Der Zug war gegen 21.45 Uhr aus Wörgl (Bezirk Kufstein) mit zwei E-Loks, 22 beladenen Waggons und einem Personenwaggon losgefahren. Im Gemeindegebiet von Pfons brach die Zugstange des ersten Waggons hinter den Loks. Die angehängten Garnituren wurden dadurch mechanisch von den Loks getrennt. Zudem rissen die Luftschläuche ab.
Automatisch wurde eine Schnellbremsung eingeleitet. Die beladenen Waggons mit einem Gesamtgewicht von rund 1.100 Tonnen wurden durch die Bremswucht auf die Lok aufgeschoben. Die Mitfahrenden wurden bei dem Vorfall teilweise schwer und teilweise leicht verletzt. Nach der Erstversorgung durch den Notarzt wurden sie mit der Rettung in die Klinik nach Innsbruck eingeliefert.

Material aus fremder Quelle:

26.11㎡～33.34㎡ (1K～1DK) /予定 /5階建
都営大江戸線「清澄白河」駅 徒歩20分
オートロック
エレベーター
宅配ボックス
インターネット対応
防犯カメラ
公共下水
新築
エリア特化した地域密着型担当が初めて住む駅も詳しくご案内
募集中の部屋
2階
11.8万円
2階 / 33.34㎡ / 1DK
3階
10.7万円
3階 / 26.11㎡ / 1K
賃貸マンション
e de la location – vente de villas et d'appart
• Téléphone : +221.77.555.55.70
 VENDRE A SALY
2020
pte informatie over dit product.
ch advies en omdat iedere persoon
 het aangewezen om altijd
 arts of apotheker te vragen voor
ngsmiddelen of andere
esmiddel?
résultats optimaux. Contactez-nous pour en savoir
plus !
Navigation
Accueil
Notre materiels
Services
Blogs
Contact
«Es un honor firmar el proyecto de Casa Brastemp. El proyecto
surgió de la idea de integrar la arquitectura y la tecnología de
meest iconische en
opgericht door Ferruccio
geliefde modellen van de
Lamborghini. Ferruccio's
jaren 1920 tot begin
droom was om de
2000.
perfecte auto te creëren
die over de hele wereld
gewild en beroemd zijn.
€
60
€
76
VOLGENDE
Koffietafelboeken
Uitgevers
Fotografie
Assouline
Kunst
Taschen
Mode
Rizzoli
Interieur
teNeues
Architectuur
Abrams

Wegen des unwegsamen Geländes an der Unfallstelle mussten die Feuerwehren aus Pfons, Matrei am Brenner und Mühlbachl die Rettungsaktion unterstützen. Der Bahnbetrieb konnte bis 23.50 Uhr nur auf einem Gleis geführt werden. Die Erhebungen zur Klärung der Unfallursache wurden eingeleitet.